Question

the range of which function includes -4?
○ $y = \sqrt{x} - 5$
○ $y = \sqrt{x} + 5$
○ $y = \sqrt{x + 5}$
○ $y = \sqrt{x - 5}$

Explanation:

Step1: Recall the range of square root function

The square root function \( y = \sqrt{u} \) (where \( u\geq0 \)) has a range of \( y\geq0 \) because the square root of a non - negative number is always non - negative.

Step2: Analyze the range of each function

• For \( y=\sqrt{x}-5 \):

Since \( \sqrt{x}\geq0 \) (for \( x\geq0 \)), then \( y = \sqrt{x}-5\geq0 - 5=-5 \). So the range of this function is \( y\geq - 5 \). We need to check if - 4 is in this range. Since \( - 4\geq - 5 \), - 4 is in the range of \( y=\sqrt{x}-5 \).

• For \( y=\sqrt{x}+5 \):

Since \( \sqrt{x}\geq0 \), then \( y=\sqrt{x}+5\geq0 + 5 = 5 \). The range is \( y\geq5 \), and \( - 4<5 \), so - 4 is not in the range.

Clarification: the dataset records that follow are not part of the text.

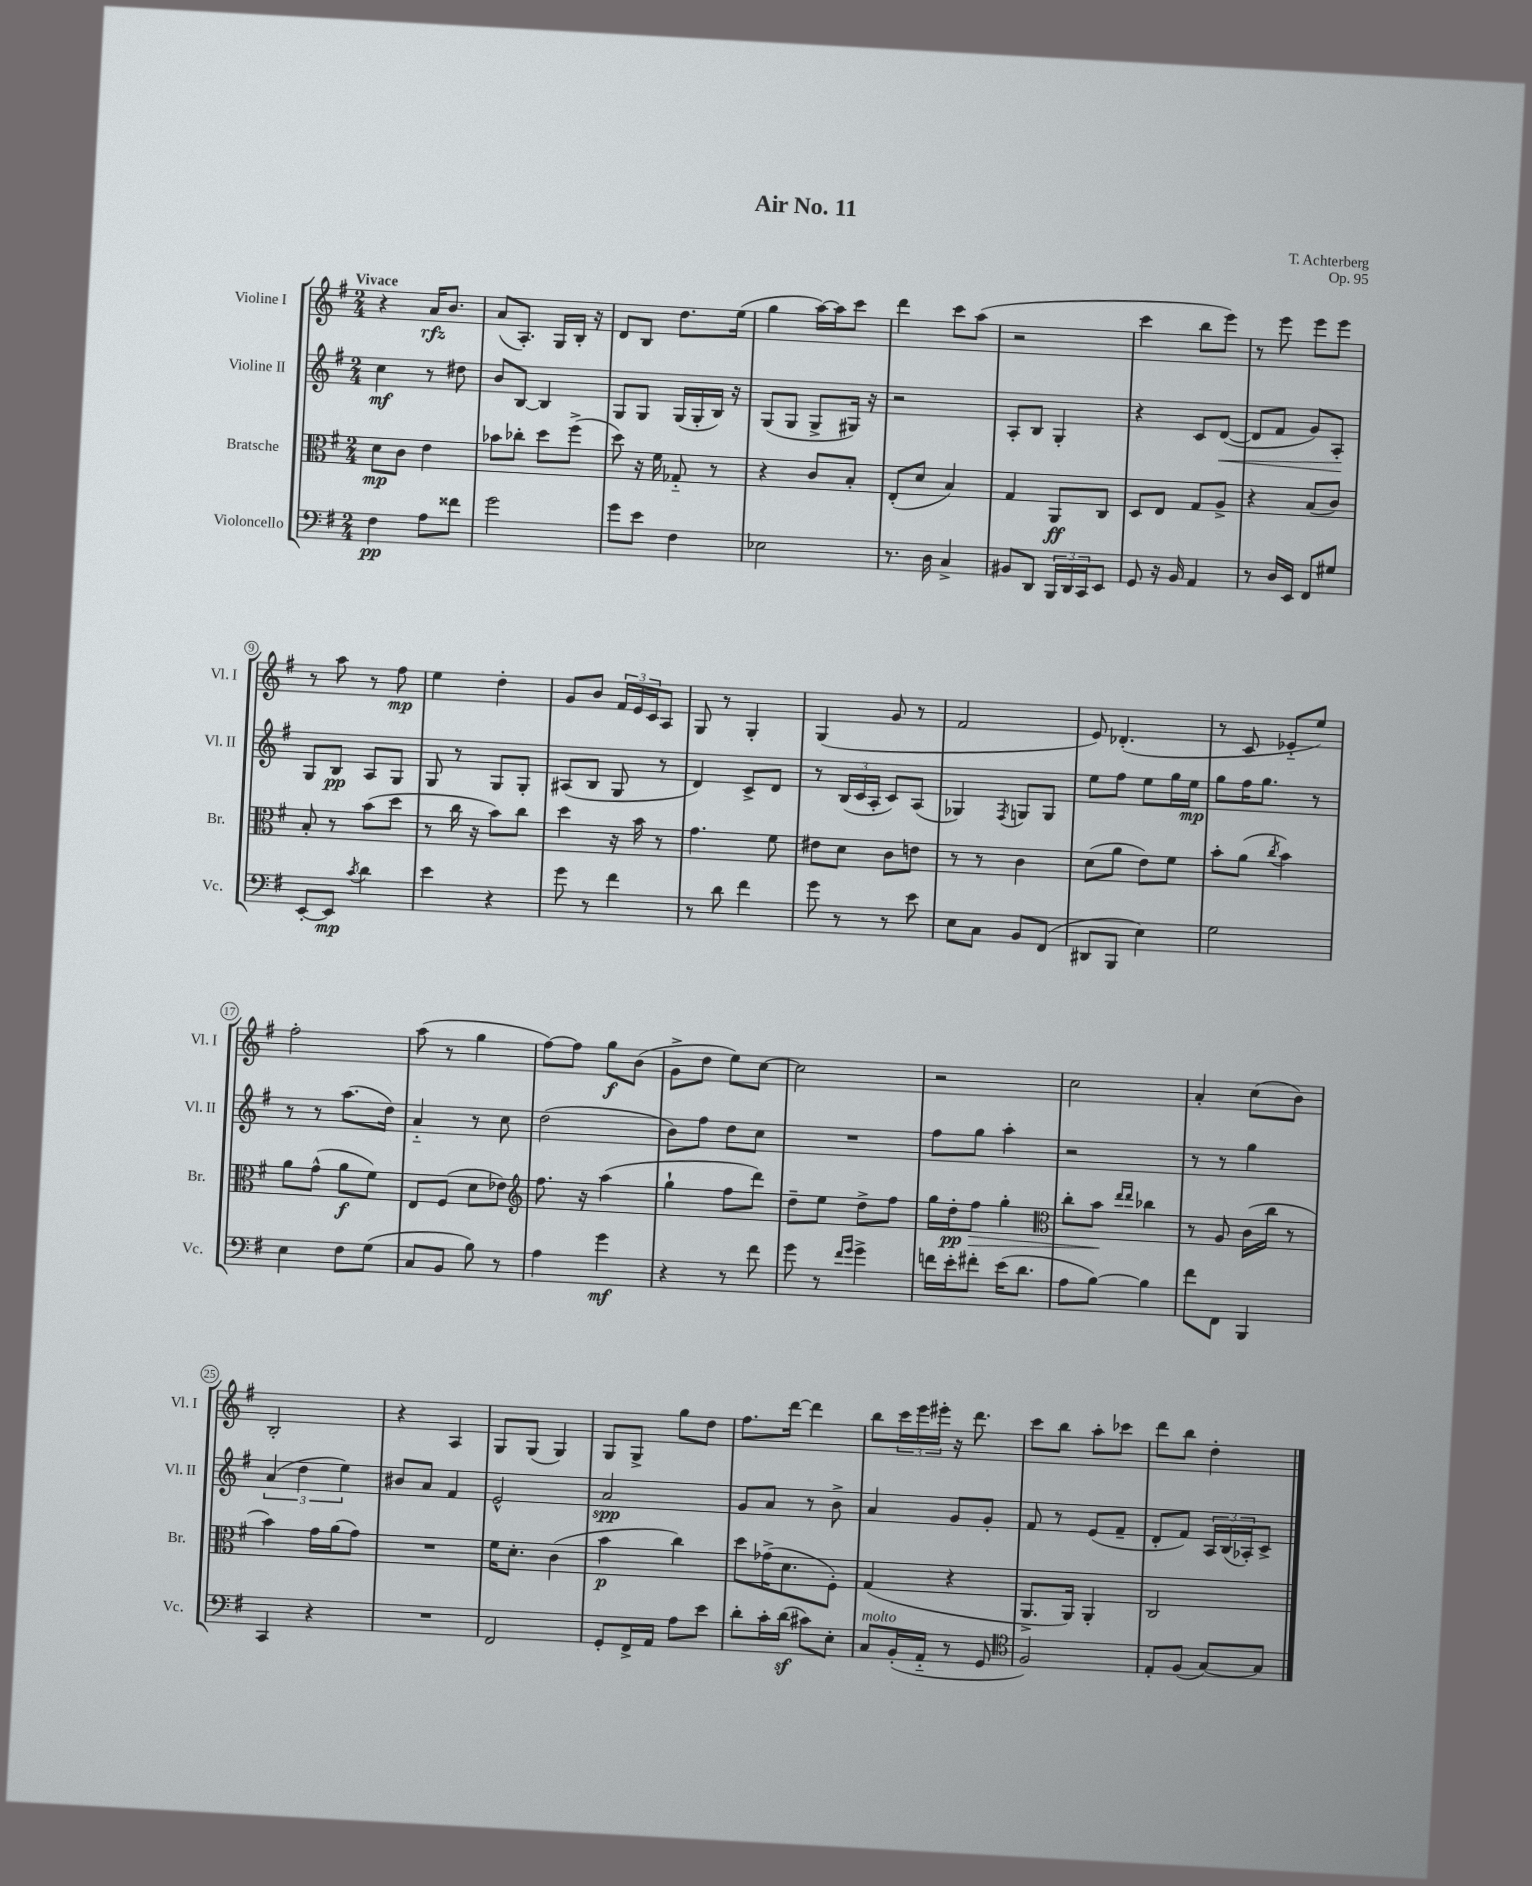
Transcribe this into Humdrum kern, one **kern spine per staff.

**kern	**kern	**kern	**kern
*staff4	*staff3	*staff2	*staff1
*clefF4	*clefC3	*clefG2	*clefG2
*k[f#]	*k[f#]	*k[f#]	*k[f#]
*M2/4	*M2/4	*M2/4	*M2/4
4F#	8d	4cc	4r
.	8c	.	.
8A	4e	8r	16a
.	.	.	8.b
8f##	.	8dd#	.
=	=	=	=
2g	8b-	8b	(8a
.	8cc-'	[8B	8.A')
.	8dd	4B]	.
.	.	.	16G
.	(8ff#^	.	16B'
.	.	.	16r
=	=	=	=
8g	8dd)	8G	8d
8e	16r	8G	8B
.	16f#	.	.
4F#	8G-'~	(16G	8.dd
.	.	16G'	.
.	8r	16B)	.
.	.	16r	(16ee
=	=	=	=
2E-	4r	(8G	4gg
.	.	8G	.
.	8c	8G^	[16aa)
.	.	.	16aa]
.	8B'	16G#)	8ccc
.	.	16r	.
=	=	=	=
8.r	(8E'	2r	4ddd
.	8d	.	.
16D	.	.	.
4C^	4B)	.	8ccc
.	.	.	(8aa
=	=	=	=
8BB#	4G	8A'	2r
8DD	.	8B	.
24BBB	8AA	4G'	.
24DD	.	.	.
24CC	.	.	.
8EE	8C	.	.
=	=	=	=
8GG	8D	4r	4ccc
16r	8E	.	.
16BB	.	.	.
4AA	8G	8c	8bb
.	8A^	([8d	8eee)
=	=	=	=
8r	4r	8d]	8r
16D	.	8f#	8eee
16EE	.	.	.
8FF#	(8B	8g)	8eee
8G#	8c)	8A'	8eee
=	=	=	=
[8EE'	8B'	8G	8r
8EE]	8r	8B	8aa
8qc	.	.	.
4d	(8b	8A	8r
.	8dd	8G	8ff#
=	=	=	=
4e	8r	8G	4ee
.	16cc	8r	.
.	16r	.	.
4r	8b)	8G	4dd'
.	8cc	8G'	.
=	=	=	=
8g	4dd	(8A#	8g
8r	.	8B	8b
4f#	16r	8G	24f#
.	.	.	24e
.	16b	.	.
.	.	.	24c
.	8r	8r	8A
=	=	=	=
8r	4.g	4d)	8G
8d	.	.	8r
4f#	.	8c^	4G'
.	8f#	8d	.
=	=	=	=
8g	8e#	8r	(4G
8r	8d	(24B	.
.	.	24c	.
.	.	24A'	.
8r	8c	8c)	8g
8e	8e	(8A	8r
=	=	=	=
8E	8r	4G-)	2f#
8C	8r	.	.
.	.	8qF#	.
8BB	4c	8G	.
(8FF#	.	8G	.
=	=	=	=
8DD#	(8d	8ee	8e)
8BBB	8a	8ff#	(4.d-'
4E)	8e)	8ee	.
.	8f#	16gg	.
.	.	16ee	.
=	=	=	=
2G	8b'	8gg	8r
.	(8a	16ff#	8c
.	.	8.gg	.
.	8qcc	.	.
.	4b)	.	8e-'~
.	.	8r	8ee)
=	=	=	=
4E	8a	8r	2ff#'
.	(8g^^	8r	.
8F#	8a	(8.aa	.
(8G	8f#)	.	.
.	.	16dd)	.
=	=	=	=
8C	8E	4a'~	(8aa
8BB	(8F#	.	8r
8B)	8d	8r	4gg
8r	8e-)	8cc	.
=	=	=	=
*	*clefG2	*	*
4A	8.ff#	(2dd	[8ff#)
.	.	.	8ff#]
.	16r	.	.
4g	(4aa	.	8gg
.	.	.	(8b
=	=	=	=
4r	4gg`	8b)	8g^
.	.	8ff#	8dd
8r	8ff#	8dd	8ee)
8f#	8ddd)	8cc	[8cc
=	=	=	=
8g	8dd~	2r	2cc]
8r	8ee	.	.
16qqf#	.	.	.
16qqg	.	.	.
4g^	8dd^	.	.
.	8ff#	.	.
=	=	=	=
16f	16gg	8ff#	2r
16e'	16dd'	.	.
8f#'	8ff#	8gg	.
(16e	4gg'	4aa'	.
8.d	.	.	.
=	=	=	=
*	*clefC3	*	*
8A	8cc'	2r	2cc
[8B)	8b	.	.
.	16qqee	.	.
.	16qqee	.	.
4B]	4cc-	.	.
=	=	=	=
8f#	8r	8r	4a'
8FF#	8A	8r	.
4BBB	(16c	4gg	(8cc
.	16cc	.	.
.	8r	.	8b)
=	=	=	=
4CC	4b)	(6a	2B'
.	.	6dd	.
4r	16g	.	.
.	(16a	.	.
.	.	6ee)	.
.	8g)	.	.
=	=	=	=
2r	2r	8b#	4r
.	.	8a	.
.	.	4f#	4A
=	=	=	=
2FF#	16f#	2e^^	8G
.	8.d'	.	.
.	.	.	(8G
.	(4c	.	4G)
=	=	=	=
8GG'	4b	2a	8G
16FF#^	.	.	8G^
16AA	.	.	.
8A	4cc)	.	8gg
8e	.	.	8dd
=	=	=	=
8d'	8dd	8g	8.ff#
16c'	(16g-^	8a	.
(16d	8.d	.	[16ddd
8c#)	.	8r	4ddd]
8E'	8F#')	8b^	.
=	=	=	=
8C	(4G	4a	8bb
(16BB'	.	.	24ccc
.	.	.	24eee
16AA'~	.	.	.
.	.	.	24eee#'
8r	4r	8g	16r
.	.	.	8.ddd
8GG	.	8g'	.
=	=	=	=
*clefC4	*	*	*
2F#)	8.AA^	8f#	8ccc
.	.	8r	8bb
.	16AA)	.	.
.	4AA'	(8e	8aa'
.	.	8f#~	8ccc-
=	=	=	=
8E'	2C	8d'	8ddd
(8F#	.	8f#)	8bb
[8G)	.	24A	4dd'
.	.	(24B	.
.	.	24A-')	.
8G]	.	8c^	.
==	==	==	==
*-	*-	*-	*-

• For \( y=\sqrt{x + 5}\):

Since \( x+5\geq0\) (i.e., \( x\geq - 5\)) and \( \sqrt{x + 5}\geq0 \), the range of this function is \( y\geq0 \). \( - 4<0 \), so - 4 is not in the range.

• For \( y=\sqrt{x - 5}\):

Since \( x-5\geq0\) (i.e., \( x\geq5\)) and \( \sqrt{x - 5}\geq0 \), the range of this function is \( y\geq0 \). \( - 4<0 \), so - 4 is not in the range.

Answer:

\( y=\sqrt{x}-5 \) (the first option)